港町から廻る戦国時代。そこに生きた人々、取引された商品も紹介します。

真南蛮香 まなばんこう

 シャム王国(タイ)で産出された沈香。江戸期の香道において、「伽羅」「羅国」「蘇門答刺」「真那賀」「佐曾羅」とともに「六国」の一つに数えられた。

「六国」の成立

 天正二年(1574)の「建部隆勝筆記」には、「名香木所之様体、御尋候、伽羅、新伽羅、羅国、真那班、真那賀、大形如斯候」とある。戦国期には沈香が木所で種類分けされ、その一つに「真那班(真南蛮)」があったことが分かる。

「マナバン」の意味

 「マナバン」という語は、16・17世紀に琉球首里王府で編纂された歌集『おもろそうし』にみえる。すなわち「明、正徳十二年(1517、永正十二年)十一月廿五日、ひのとのとりのへに、せじあらとみ、まなばんに御つかいめされし時、(後略)」とある。同じく「田名文書」には、明の嘉靖十二年(1542、天文十一年)に、まなばんへゆく船云々とある。古琉球語の辞書である『混効験集』坤によれば、「なばん」は南蛮を意味した。

琉球による輸入

 琉球船の南蛮(東南アジア)への渡航状況から、1517年と1542年のマナバン派遣船は、シャム(タイ)へ渡航したと推定される。シャムは15世紀以降、確認できる事例だけでも琉球船が延べ58隻派遣されており、東南アジアにおける琉球の最大の交易先であった。日本で真南蛮と呼ばれた沈香は、もともとは琉球船がシャムで仕入れた沈香であったと考えられる。

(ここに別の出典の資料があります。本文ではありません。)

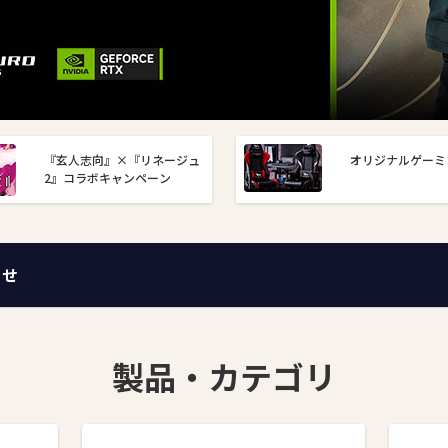
『玄人志向』×『リネージュ
オリジナルゲーミ
2』コラボキャンペーン
らせ
製品・カテゴリ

 琉球船がマナバンの沈香を輸入していた実例として、永禄二年(1559)、琉球から島津氏へ贈られた進貢品中に真南蛮香五十斤がみえる。

伽羅との比較

 寛永年間(1624~1643)にシャムに渡海した天竺徳兵衛は、カンボジアと境を接する山中で、沈香木の善い所が伽羅、悪い所が沈香とマナバンであると伝えている(『暹羅国風土軍記』)。伽羅はチャンパ(ベトナム中部)の地が産地として知られているが、名称自体は最高級品の沈香を示すものであり、特定の産地との関連はない。

 このようなことから、真南蛮香はシャム産の沈香の一種でであり、伽羅に劣る品質(普通品や下級品)のものを指していたと考えれる。